Work request A: In the article on rural live-streaming, in which village was Huang Sixiu born and raised?
Work request B: Retype the article on rural live-streaming between "FROM THE FARM" and "world via live-streaming.", inclusive.

Segment Start: Extract

FROM THE FARM GATE TO YOUR DOOR, VIA THE NET
Individuals in remote communities are proving that you don't need to abandon your hometown to have a good life

Two years ago Huang Sixiu was inspecting shops on the e-commerce platform Taobao and came across an unusual sight. It was someone selling produce, but this was far from your regular Taobao shopping site. What Huang saw was a farmer standing among jujube trees in Cangzhou, Hebei province, hawking his wares to the world via live-streaming.
Almost instantly Huang knew that this was something she was going to get into-not selling jujubes, but using the power off live-streaming either to make money for herself, to do something to help her hometown financially, or both.
"I knew nothing about live-streaming but decided to give it a try," says Huang, 30, who was born and raised in the remote village of Pingqiao in Pu'an, a poverty-stricken county of Qianxinan Bouyei and Miao autonomous prefecture in Guizhou province.

Segment End: Extract
Segment Start: Given information

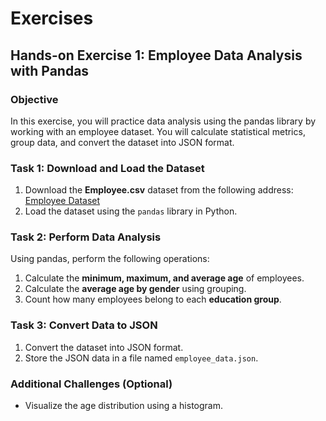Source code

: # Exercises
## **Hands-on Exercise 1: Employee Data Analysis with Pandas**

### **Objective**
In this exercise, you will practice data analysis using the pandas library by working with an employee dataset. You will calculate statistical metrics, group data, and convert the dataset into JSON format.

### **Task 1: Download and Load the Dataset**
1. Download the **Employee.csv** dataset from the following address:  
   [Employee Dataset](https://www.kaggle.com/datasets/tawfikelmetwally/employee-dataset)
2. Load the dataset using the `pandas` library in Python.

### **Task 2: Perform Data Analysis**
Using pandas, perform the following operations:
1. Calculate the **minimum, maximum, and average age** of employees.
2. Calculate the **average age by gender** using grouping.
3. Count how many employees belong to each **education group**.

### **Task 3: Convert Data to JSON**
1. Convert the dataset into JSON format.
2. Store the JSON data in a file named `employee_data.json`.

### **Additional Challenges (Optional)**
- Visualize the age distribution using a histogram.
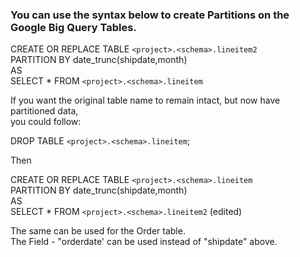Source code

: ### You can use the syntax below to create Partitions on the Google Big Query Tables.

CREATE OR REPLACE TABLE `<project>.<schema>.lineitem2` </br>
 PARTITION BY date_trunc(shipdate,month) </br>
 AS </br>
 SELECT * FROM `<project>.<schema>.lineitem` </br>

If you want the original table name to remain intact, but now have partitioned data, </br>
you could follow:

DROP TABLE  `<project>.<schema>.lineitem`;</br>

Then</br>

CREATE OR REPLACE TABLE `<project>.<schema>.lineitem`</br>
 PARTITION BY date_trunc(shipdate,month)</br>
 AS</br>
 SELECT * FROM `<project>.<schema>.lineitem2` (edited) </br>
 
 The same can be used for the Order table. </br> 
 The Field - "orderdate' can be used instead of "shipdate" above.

Segment End: Given information

Exercise solution A: Pingqiao, in Pu'an county, Guizhou province.

Exercise solution B:
FROM THE FARM GATE TO YOUR DOOR, VIA THE NET
Individuals in remote communities are proving that you don't need to abandon your hometown to have a good life

Two years ago Huang Sixiu was inspecting shops on the e-commerce platform Taobao and came across an unusual sight. It was someone selling produce, but this was far from your regular Taobao shopping site. What Huang saw was a farmer standing among jujube trees in Cangzhou, Hebei province, hawking his wares to the world via live-streaming.